Praha – “I used to work 12 hours a day. By that time my agency was paying me just CZK 500 a month. After 14 days, I ran away,” recalls Gansikh, who is from Mongolia, describing the “Czech dream” that a Mongolian employment agency and its Czech branch promised him.

His story is one of many in the exhibition Czech Made? Much like David Černý’s Entropa, this could become another controversial projects that the Czechs are bringing to the EU. The project provides a raw look at the demimonde of migrant workers – a big topic as the economic crisis grows deeper.

The Multicultural Centre Prague is preparing to present this exhibition to the European parliament.

The joint work of 17 artists and migration experts will introduce nine comics and reports on worker migration in the Czech Republic. Until the end of February, the exhibition is on display in Prague, after stopping in Brno and Ostrava, it will go to Strasbourg.

Organisers: The Czech Republic is exploiting workers

The Czech Republic itself, as the country presiding over the EU, is not receiving much praise for its attitude toward migrant workers.

“Unlike the French presidency, the Czech presidency did not include migration policies among its key priorities,” notes Markéta Kadlecová, an expert on migration from the humanitarian organisation People in Need.

Although the measures recently adopted by the cabinet, based on a proposal by Interior Minister Ivan Langer can help 2,000 workers return home, Kadlecová says it is mostly directed at the Czech public. Labourers in remote countries like Mongolia and Vietnam usually do not use the offer because they worry about the impact of their return on their family, especially to debt collectors demanding the debts made before their departure.

Organisers from the Multicultural Centre Prague say the exhibition Czech Made? Should alert the European parliament to “the exploitation of foreign workers on the Czech market”.
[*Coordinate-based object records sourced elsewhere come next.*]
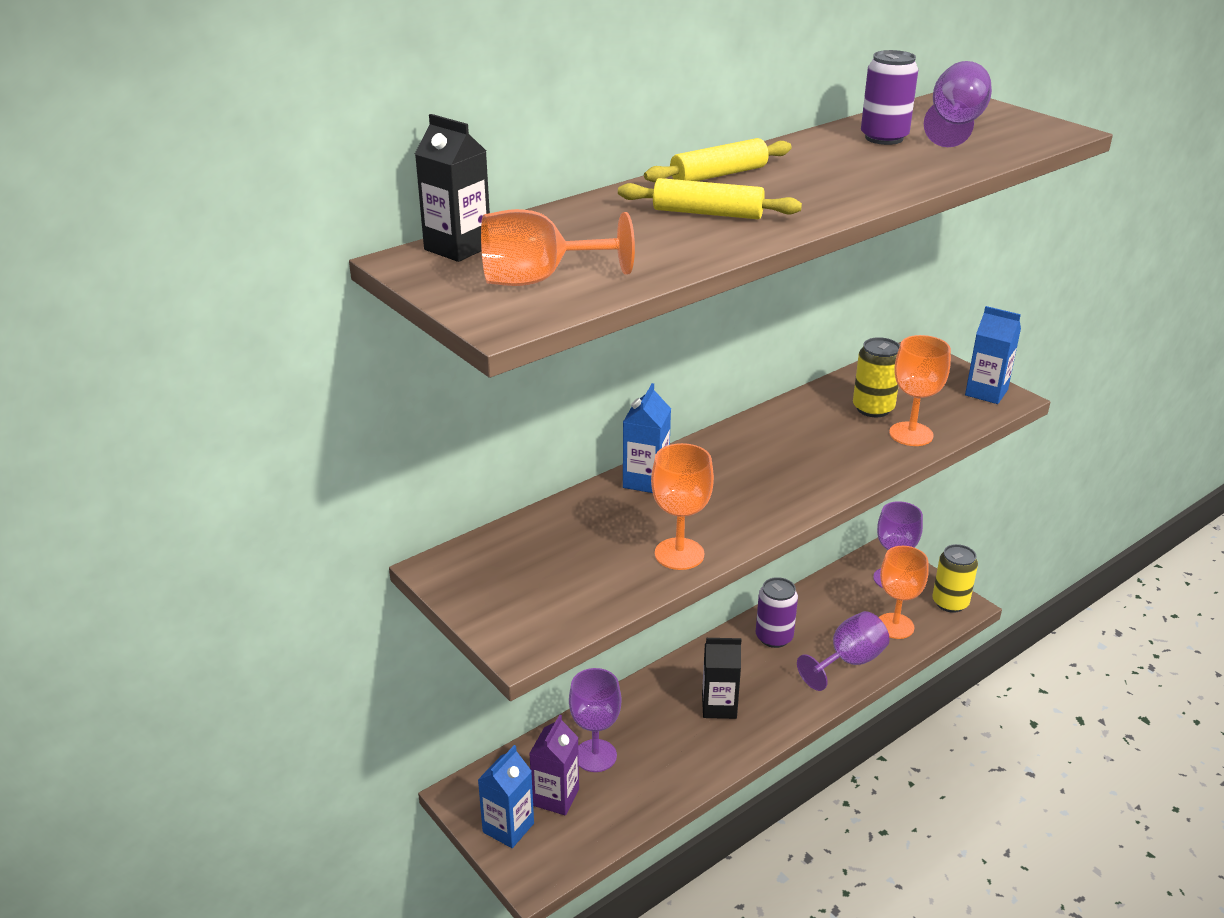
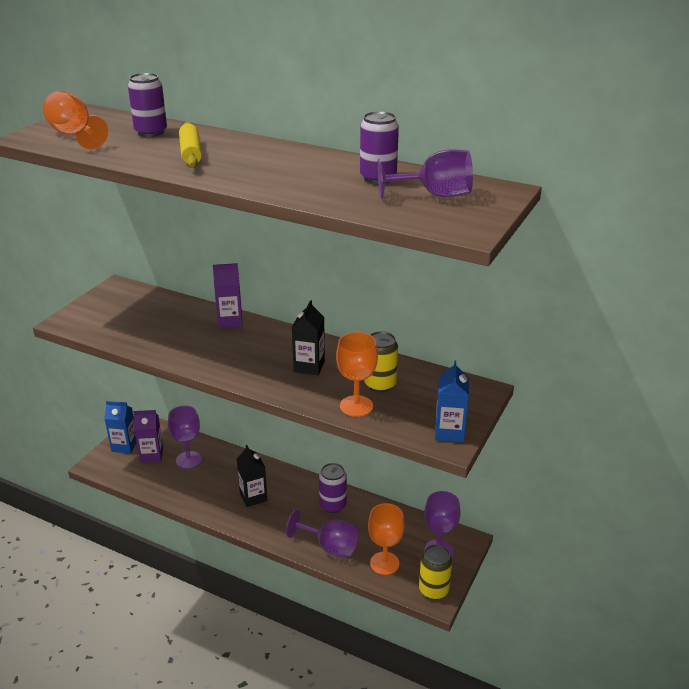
camera: 65 degrees right, 0 degrees up
black carton [415,114,490,262] -> black carton moved to [292,300,325,375]
blue carton [623,383,671,493] -> purple carton [213,263,243,328]
yellow rolling pin [644,138,792,182] -> none
orange goblet [651,443,714,570] -> none
none -> purple can [128,73,167,137]

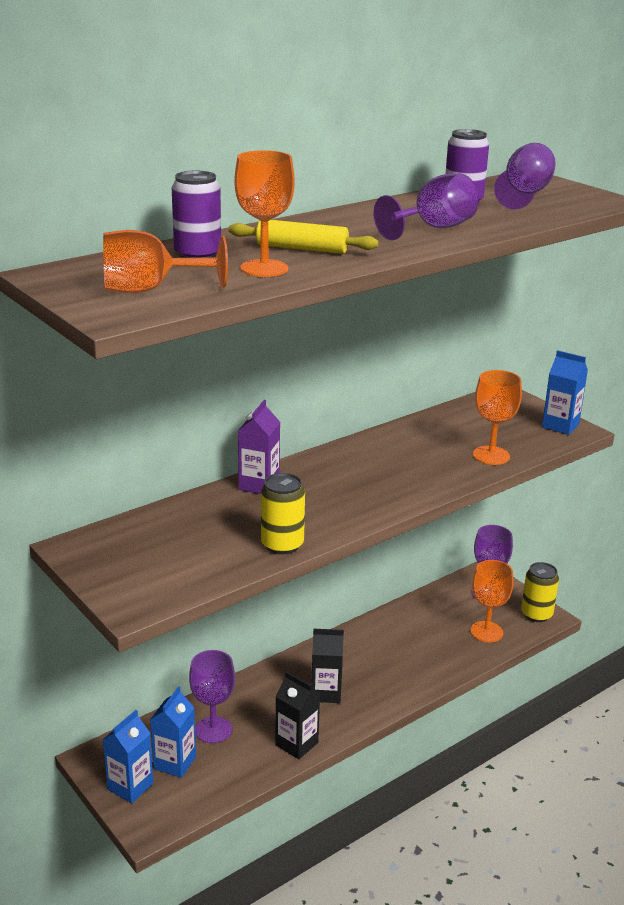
camera: 65 degrees left, 5 degrees down
purple carton [134,410,163,463] -> blue carton [150,686,196,778]
purple goblet [286,510,359,558] -> purple goblet moved to [374,173,479,240]
black carton [292,300,325,375] -> black carton moved to [275,672,320,759]
purple can [319,463,347,513] -> none
yellow can [364,331,398,392] -> yellow can moved to [261,473,305,555]
none -> orange goblet [235,150,295,277]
The question is what this will do for the image of the Czech presidency. Černý’s Entropa mostly met with understanding form the European Council in Brussels. The comics in Czech Made? are exactly cheerful reading and there are few happy endings. More often than not it is about broken drams and families, scams, impenetrable institutions or forced prostitution and abuse.

Slave-driving agencies

  • Last November Brno police arrested five Mongolians and a Czech lawyer luring Mongolians to work in the EU. They confiscated CZK 2 million and false passports. The main organisers owned a Czech employment agency.
  • In May police arrested an organised group of six Czech men and one Ukrainian woman. More than 60 men of various different nationalities passed through their night clubs in Šlunkovský výběžek. They had to hand over half of their salary to their “employers”.
  • In March two Ukrainians who headed an organised group were arrested in České Budějovice. They were offering to help arrange visas and work through Ukrainian papers. Then they would force the employees to work under unacceptable conditions. The profit of the accused reached tens of millions of crowns.
  • “With the wave of lay offs, we are paying especially close attention organised crime in the sphere of migration,” Pavel Hanták, spokesman for the organised crime police unit told Aktuálně.cz.